What we need most is a plethora of voices and ideas that counter extremist narratives in our midst, and that allow communities to flourish in an aura of mutual respect and understanding.

Dr Munjed Fraid Al Qutob
London NW2

The Rohingya crisis is still happening – why is no one helping?

When I visited Rohingya refugee camps earlier this month, I saw smoke in Myanmar’s Rakhine state from the Bangladesh border. Rohingyas still continued to leave Rakhine state to Bangladesh in hope of shelter. I spoke to Rohingyas and they told me that killings, arson and raping of women still continue in Rakhine state despite international pressure.

This is outrageous. On the one side, Myanmar is negotiating with Bangladesh to solve the crisis, and on the other hand they are continuing their ethnic cleansing. Most of the Rohingyas I spoke to said they would not want to return to Myanmar as they feel they would be killed if they returned at this time.
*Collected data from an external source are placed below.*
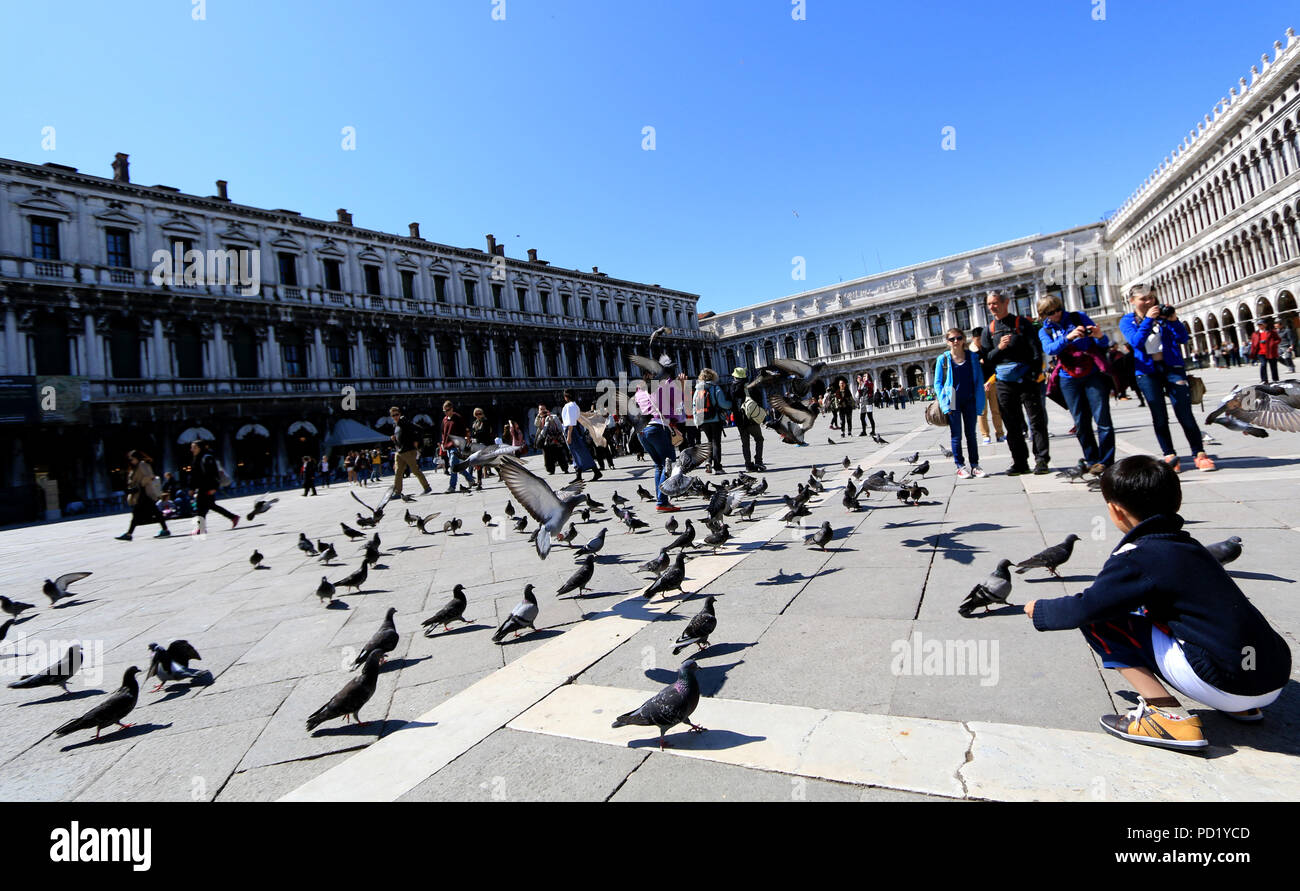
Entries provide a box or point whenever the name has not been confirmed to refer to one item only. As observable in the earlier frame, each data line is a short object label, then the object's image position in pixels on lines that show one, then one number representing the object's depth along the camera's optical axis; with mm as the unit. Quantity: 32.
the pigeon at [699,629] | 2812
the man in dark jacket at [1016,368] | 6176
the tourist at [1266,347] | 14891
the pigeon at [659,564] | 4301
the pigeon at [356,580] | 4773
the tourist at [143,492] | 9906
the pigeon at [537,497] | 4703
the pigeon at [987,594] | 2795
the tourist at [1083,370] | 5516
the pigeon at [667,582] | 3717
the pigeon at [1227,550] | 2715
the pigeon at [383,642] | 3062
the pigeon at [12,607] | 5016
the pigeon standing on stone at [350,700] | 2408
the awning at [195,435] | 23984
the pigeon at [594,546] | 4944
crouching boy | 1670
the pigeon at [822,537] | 4478
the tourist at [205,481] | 9930
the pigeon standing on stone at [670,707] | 2018
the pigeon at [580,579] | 3945
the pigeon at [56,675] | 3162
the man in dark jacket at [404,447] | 11852
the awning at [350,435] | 25688
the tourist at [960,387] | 6914
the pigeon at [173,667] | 3145
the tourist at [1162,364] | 5578
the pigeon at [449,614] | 3582
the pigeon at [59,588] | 5543
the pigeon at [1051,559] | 3109
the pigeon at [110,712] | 2594
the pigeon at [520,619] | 3367
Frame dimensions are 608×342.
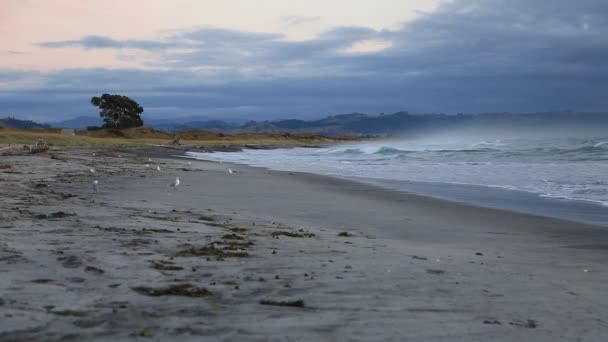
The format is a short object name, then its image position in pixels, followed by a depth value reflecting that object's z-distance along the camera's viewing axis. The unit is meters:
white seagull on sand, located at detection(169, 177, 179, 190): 14.48
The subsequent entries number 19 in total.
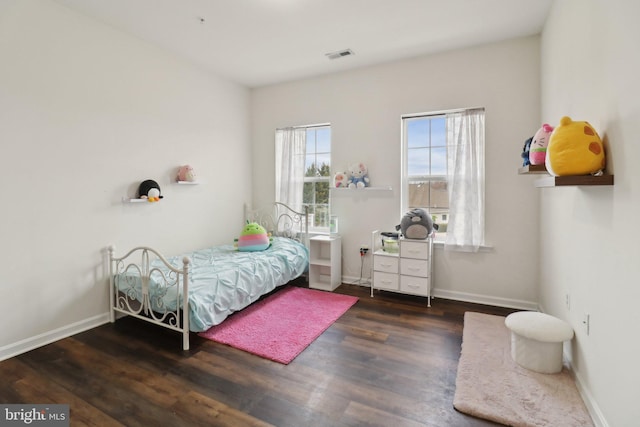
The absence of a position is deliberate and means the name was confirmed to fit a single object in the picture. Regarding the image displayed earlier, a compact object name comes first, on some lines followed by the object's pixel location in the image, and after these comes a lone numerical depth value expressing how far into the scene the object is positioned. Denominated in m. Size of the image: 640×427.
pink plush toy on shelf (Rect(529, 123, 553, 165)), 2.11
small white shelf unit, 3.84
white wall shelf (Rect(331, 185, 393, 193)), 3.72
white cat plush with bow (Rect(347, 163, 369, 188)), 3.83
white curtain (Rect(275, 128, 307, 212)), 4.32
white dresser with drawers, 3.29
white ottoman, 1.97
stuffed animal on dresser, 3.31
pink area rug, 2.42
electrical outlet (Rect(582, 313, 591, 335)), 1.77
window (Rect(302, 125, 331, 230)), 4.25
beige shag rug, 1.65
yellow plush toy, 1.55
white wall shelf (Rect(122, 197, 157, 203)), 3.02
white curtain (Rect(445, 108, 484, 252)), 3.31
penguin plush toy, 3.13
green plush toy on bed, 3.76
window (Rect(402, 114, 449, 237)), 3.59
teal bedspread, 2.49
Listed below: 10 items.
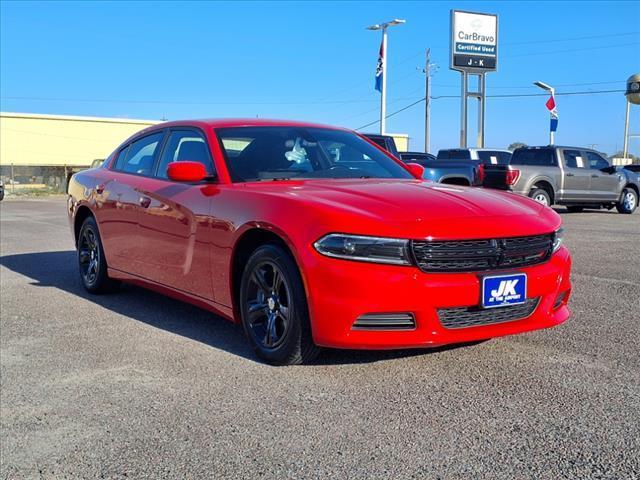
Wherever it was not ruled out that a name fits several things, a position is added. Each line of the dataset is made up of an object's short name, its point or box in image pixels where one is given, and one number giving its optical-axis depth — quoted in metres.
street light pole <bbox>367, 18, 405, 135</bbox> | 33.94
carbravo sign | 40.84
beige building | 50.47
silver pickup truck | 16.33
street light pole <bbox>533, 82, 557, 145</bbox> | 35.33
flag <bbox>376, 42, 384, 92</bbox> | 35.17
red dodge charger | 3.89
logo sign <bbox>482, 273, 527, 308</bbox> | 3.95
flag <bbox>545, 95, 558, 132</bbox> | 35.12
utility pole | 51.81
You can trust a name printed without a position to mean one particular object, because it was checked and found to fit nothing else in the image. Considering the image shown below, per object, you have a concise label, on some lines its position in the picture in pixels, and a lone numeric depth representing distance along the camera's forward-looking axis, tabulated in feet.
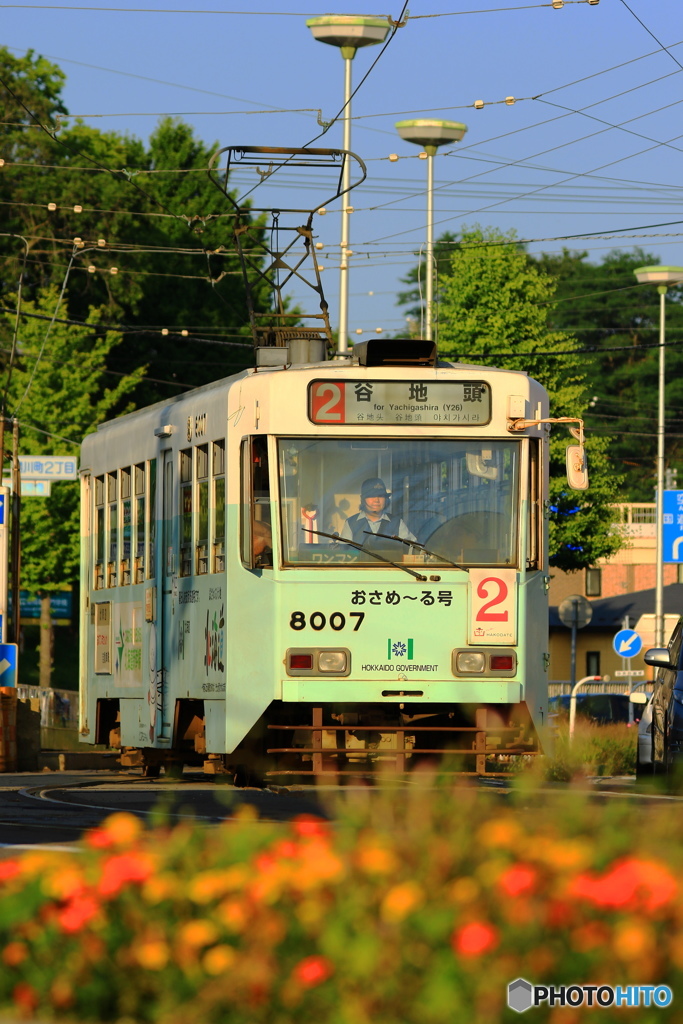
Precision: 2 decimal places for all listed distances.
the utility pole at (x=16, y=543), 215.31
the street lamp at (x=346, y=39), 229.04
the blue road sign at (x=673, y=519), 226.15
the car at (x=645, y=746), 142.41
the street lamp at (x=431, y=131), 268.00
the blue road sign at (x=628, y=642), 212.23
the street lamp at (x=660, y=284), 327.06
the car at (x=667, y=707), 112.47
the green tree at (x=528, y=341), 381.81
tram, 97.91
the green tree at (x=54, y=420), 307.58
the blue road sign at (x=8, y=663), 166.71
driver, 98.89
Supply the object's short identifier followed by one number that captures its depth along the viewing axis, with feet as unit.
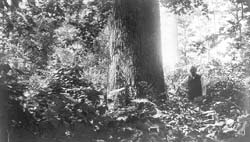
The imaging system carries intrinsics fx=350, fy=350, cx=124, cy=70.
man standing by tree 31.78
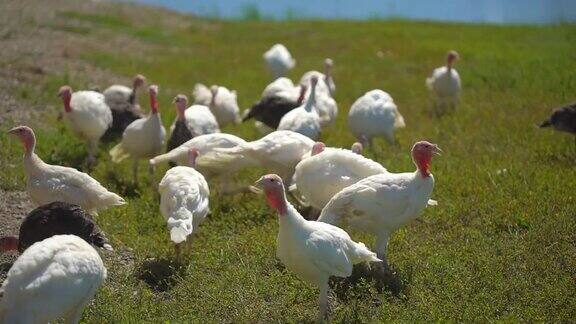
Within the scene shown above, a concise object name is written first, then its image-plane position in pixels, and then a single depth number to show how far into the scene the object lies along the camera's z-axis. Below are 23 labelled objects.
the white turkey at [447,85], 15.40
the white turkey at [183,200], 7.82
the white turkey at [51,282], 5.84
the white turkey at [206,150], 9.89
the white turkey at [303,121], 11.05
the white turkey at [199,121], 11.53
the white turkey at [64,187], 8.48
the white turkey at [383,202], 7.72
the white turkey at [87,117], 11.55
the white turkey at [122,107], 12.98
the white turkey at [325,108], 12.70
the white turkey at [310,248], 6.77
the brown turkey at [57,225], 7.38
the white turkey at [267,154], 9.66
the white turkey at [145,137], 11.06
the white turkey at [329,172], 8.61
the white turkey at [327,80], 14.19
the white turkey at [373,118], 11.95
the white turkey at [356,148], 9.86
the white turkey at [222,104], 13.52
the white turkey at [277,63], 17.77
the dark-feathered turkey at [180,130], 10.95
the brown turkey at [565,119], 11.55
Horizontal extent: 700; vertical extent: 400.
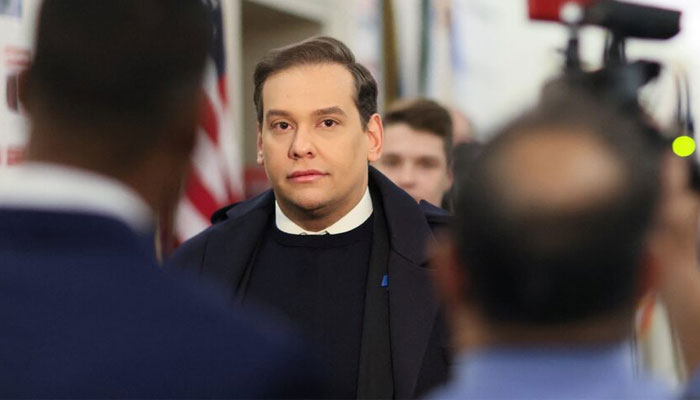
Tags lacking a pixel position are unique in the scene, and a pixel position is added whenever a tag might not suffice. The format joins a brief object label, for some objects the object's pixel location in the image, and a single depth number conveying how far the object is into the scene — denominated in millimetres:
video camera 2580
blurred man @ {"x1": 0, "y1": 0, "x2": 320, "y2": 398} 2185
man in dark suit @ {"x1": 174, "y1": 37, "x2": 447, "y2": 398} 3214
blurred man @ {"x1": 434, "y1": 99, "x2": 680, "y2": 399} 2027
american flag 4257
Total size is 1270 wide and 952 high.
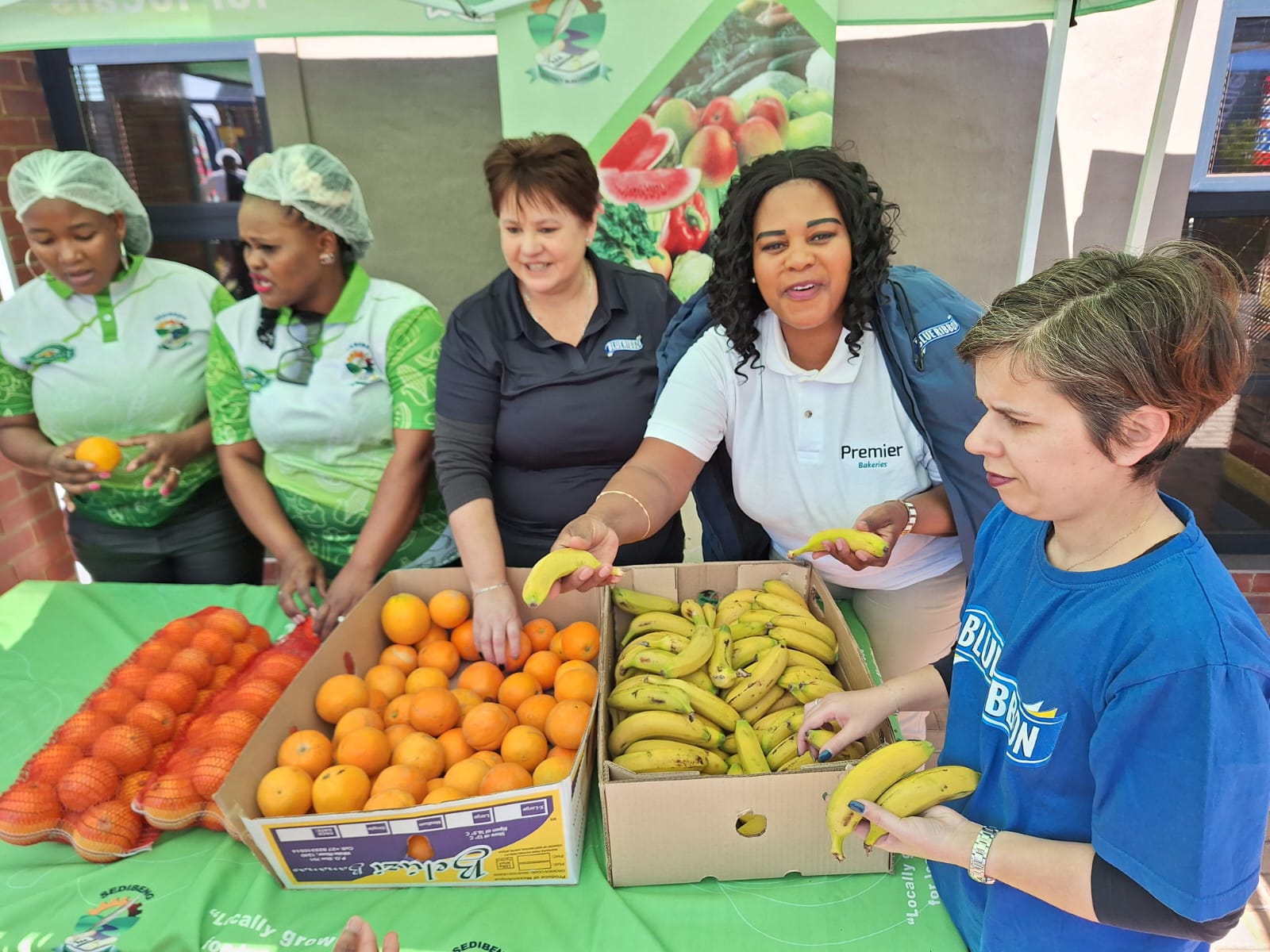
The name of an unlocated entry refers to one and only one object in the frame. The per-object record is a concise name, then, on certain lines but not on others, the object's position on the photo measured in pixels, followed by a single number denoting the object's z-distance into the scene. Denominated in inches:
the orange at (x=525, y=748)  63.8
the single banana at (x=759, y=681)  65.6
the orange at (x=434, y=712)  67.6
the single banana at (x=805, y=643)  70.6
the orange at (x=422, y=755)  63.0
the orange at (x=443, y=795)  58.9
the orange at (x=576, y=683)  70.0
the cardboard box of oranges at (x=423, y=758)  54.9
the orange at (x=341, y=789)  59.0
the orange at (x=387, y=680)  74.0
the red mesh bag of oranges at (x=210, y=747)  60.6
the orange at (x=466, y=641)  81.2
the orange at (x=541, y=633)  81.0
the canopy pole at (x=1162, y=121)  129.7
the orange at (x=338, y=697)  70.0
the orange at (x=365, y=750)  63.2
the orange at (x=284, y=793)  58.3
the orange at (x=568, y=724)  64.9
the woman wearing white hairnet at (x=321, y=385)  96.3
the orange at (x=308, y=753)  62.0
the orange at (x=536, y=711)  68.7
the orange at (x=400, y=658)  78.5
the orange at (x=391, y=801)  57.2
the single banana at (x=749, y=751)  59.6
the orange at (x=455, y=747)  65.4
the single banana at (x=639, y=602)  79.9
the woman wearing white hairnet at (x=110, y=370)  102.6
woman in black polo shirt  87.4
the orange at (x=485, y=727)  65.8
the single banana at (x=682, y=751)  59.6
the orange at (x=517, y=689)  72.4
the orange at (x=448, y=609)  82.9
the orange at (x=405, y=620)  80.7
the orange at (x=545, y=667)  75.3
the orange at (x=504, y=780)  58.9
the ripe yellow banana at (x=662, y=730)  61.5
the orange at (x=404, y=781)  60.5
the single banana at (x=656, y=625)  75.8
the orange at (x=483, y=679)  74.0
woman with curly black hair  74.8
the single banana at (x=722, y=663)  66.7
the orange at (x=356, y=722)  66.5
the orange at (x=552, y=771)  61.1
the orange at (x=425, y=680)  74.6
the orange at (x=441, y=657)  78.3
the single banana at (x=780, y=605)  75.9
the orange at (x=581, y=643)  76.7
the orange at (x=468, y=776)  60.1
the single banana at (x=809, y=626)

The Rohingya crisis is a tale of failure by the international community to stop a state committing ethnic cleansing. Despite reports from rights groups that Myanmar military forces were involved in systematic killings, and raping Rohingya women, the world did not see any effective step from countries which speak for human rights and against genocide. This is a shame to the human race.

The international community should send a strong message to Myanmar and its allies that systematic ethnic cleansing will not be tolerated. If we fail to do so, other racist and repressive states will follow Myanmar. The whole world will be a dangerous place if this happens.

Mushfique Wadud
Dhaka, Bangladesh

Thoughts and prayers aren’t enough

In her Christmas message the Queen insisted that her “thoughts and prayers” were with the survivors of the Grenfell Tower fire.

The majority of the Grenfell Tower survivors are still waiting to be re-housed but they are not so much in the Queen’s “thoughts and prayers” for her to actually offer any of them a roof from the British monarchy’s £13bn property empire.